Freud and Jung. An Unexpected Encounter

We are at the beginning of the 1920's, when Freud is initiating his first elaborations on the death drive, a new and definitive structure of the psyche and his third and last theory of anxiety. This is a period of fertile and deep theoretical elaboration in which Freud tries to overcome an important theoretical challenge posed by the discussion and distancing from Jung, whom he considered his successor in the development of the psychoanalytic theory. The concept of a tension and conflict between sexual drive and self-preservation drive, was no longer sufficient to explain the dynamics and functioning of the psychic apparatus.

In that same period Jung was coming out of a deep personal crisis, partly caused by the discussion with Freud. At that stage he experienced an intense and profound confrontation with his unconscious. It was a period of deep introspection in which Jung was in contact with few people, but very creative, in which he wrote “The Red Book”, in which he describes his personal experience, but where we can also observe elements of what would be his future theoretical elaboration.

In this fiction, Jung, and Freud, at the same time (we are in the early 20's) have dreams that they cannot interpret. They ask for support to their closest collaborators to understand them, but they cannot process the dream material.

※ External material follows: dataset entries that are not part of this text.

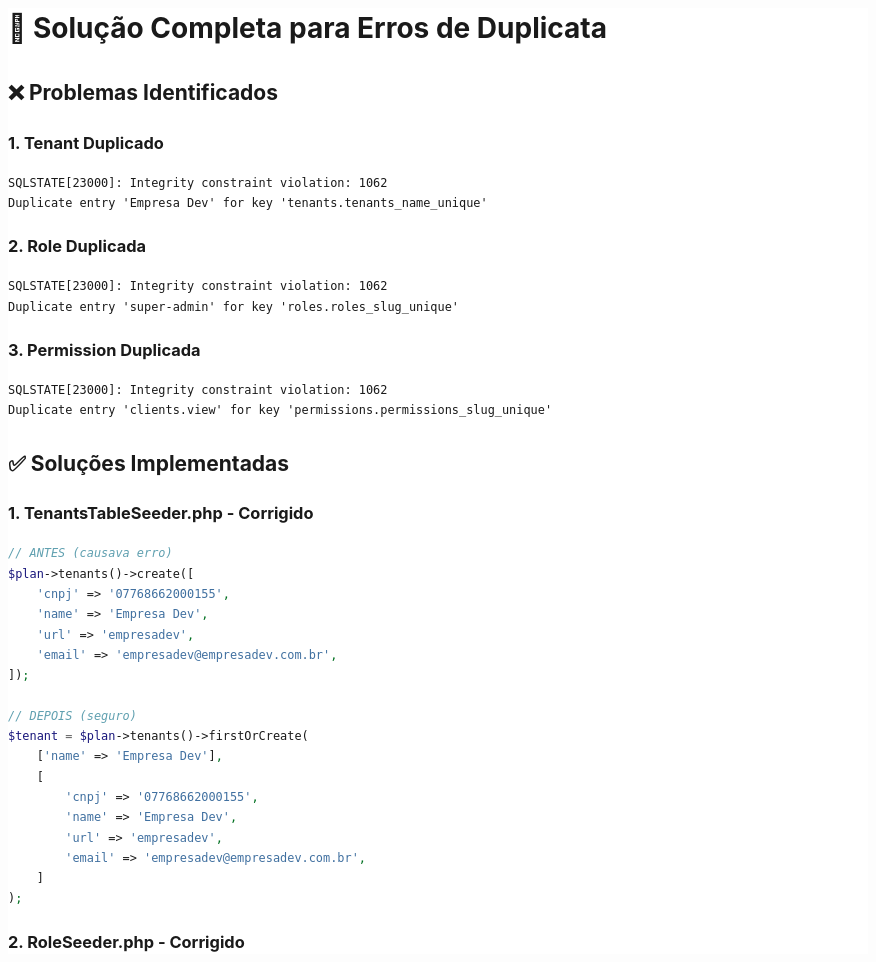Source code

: # 🔧 Solução Completa para Erros de Duplicata

## ❌ Problemas Identificados

### **1. Tenant Duplicado**
```
SQLSTATE[23000]: Integrity constraint violation: 1062 
Duplicate entry 'Empresa Dev' for key 'tenants.tenants_name_unique'
```

### **2. Role Duplicada**
```
SQLSTATE[23000]: Integrity constraint violation: 1062 
Duplicate entry 'super-admin' for key 'roles.roles_slug_unique'
```

### **3. Permission Duplicada**
```
SQLSTATE[23000]: Integrity constraint violation: 1062 
Duplicate entry 'clients.view' for key 'permissions.permissions_slug_unique'
```

## ✅ Soluções Implementadas

### **1. TenantsTableSeeder.php - Corrigido**

```php
// ANTES (causava erro)
$plan->tenants()->create([
    'cnpj' => '07768662000155',
    'name' => 'Empresa Dev',
    'url' => 'empresadev',
    'email' => 'empresadev@empresadev.com.br',
]);

// DEPOIS (seguro)
$tenant = $plan->tenants()->firstOrCreate(
    ['name' => 'Empresa Dev'],
    [
        'cnpj' => '07768662000155',
        'name' => 'Empresa Dev',
        'url' => 'empresadev',
        'email' => 'empresadev@empresadev.com.br',
    ]
);
```

### **2. RoleSeeder.php - Corrigido**
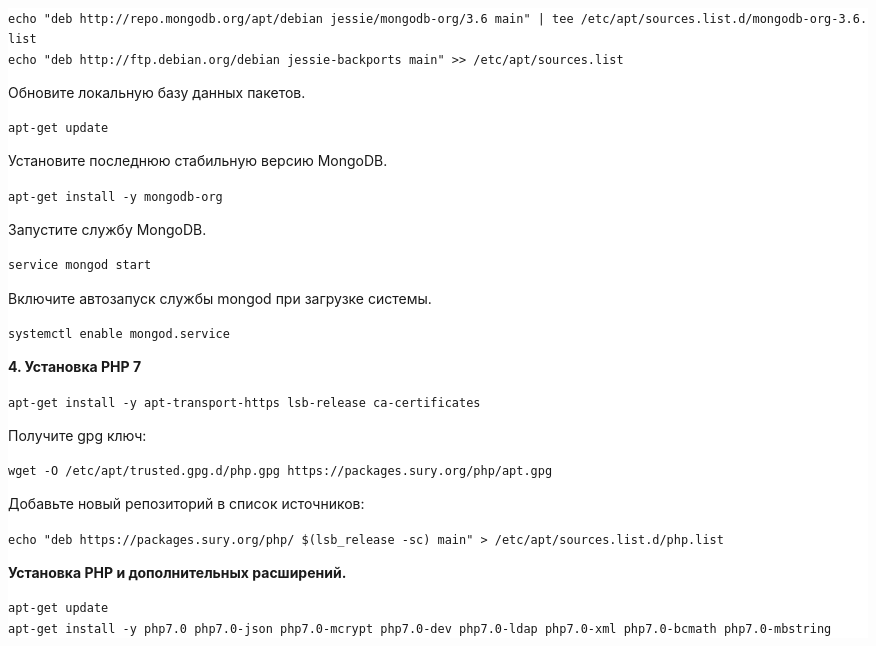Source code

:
 ```
echo "deb http://repo.mongodb.org/apt/debian jessie/mongodb-org/3.6 main" | tee /etc/apt/sources.list.d/mongodb-org-3.6.list
echo "deb http://ftp.debian.org/debian jessie-backports main" >> /etc/apt/sources.list
```


Обновите локальную базу данных пакетов.

```
apt-get update
```


Установите последнюю стабильную версию MongoDB.

```
apt-get install -y mongodb-org
```


Запустите службу MongoDB.

```
service mongod start
```


Включите автозапуск службы mongod при загрузке системы.

```
systemctl enable mongod.service
```


**4. Установка PHP 7**

```
apt-get install -y apt-transport-https lsb-release ca-certificates
```


Получите gpg ключ:

```
wget -O /etc/apt/trusted.gpg.d/php.gpg https://packages.sury.org/php/apt.gpg
```


Добавьте новый репозиторий в список источников:

```
echo "deb https://packages.sury.org/php/ $(lsb_release -sc) main" > /etc/apt/sources.list.d/php.list
```


**Установка PHP и дополнительных расширений.**

```
apt-get update
apt-get install -y php7.0 php7.0-json php7.0-mcrypt php7.0-dev php7.0-ldap php7.0-xml php7.0-bcmath php7.0-mbstring
```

An unexpected meeting takes place between Freud and Jung in which they decide to talk about their dreams and they realize that they can only be understood if seen as a single product, resulting from the meeting of the expression of the unconscious of two very connected individuals.

From that realization Freud and Jung talk about their recent clinical experience, they also refer to patients that they were able to work together in the past and wonder if they could collaborate again.

Emotions were strongly working in the split between Freud and Jung . In this paper I will elaborate about how emotions could had flowed in the case of this unexpected encounter and how this could had impacted the develop of the psychoanalytic clinic.

Bio

Claudio Mele Bastianelli is an Economist, Diploma Candidate in Psychoanalysis in the CG Jung Institute of Zurich, works in a private practice in Zurich with Counselling, in the CG Jung Ambulatorium in Zurich, as a Psychanalyst, in CARITAS, Lörach, Germany with Political Refugees and in the IMD Business School in Lausanne, in the program of Personal Development for the MBA students. For 30 years he worked with finance in an international insurance group, based in Latin America, adapting to different markets, companies and ‘corporate culture’. Over the years, alongside he began to feel the need to develop in a different direction and started an ‘inner research’ to move to a new step in his development. Gradually he realized his vocation for the ‘second half’ of life, and since 2017 is dedicated to supporting others to access inner resources and develop greater self-understanding along their personal and professional journeys. Recent publication includes: Civilization in Transition: The contemporary imperative for an active "Unus Mundus". Presented in the “Conference of the Journal of Analytical Psychology in Sao Paulo (April 2021).”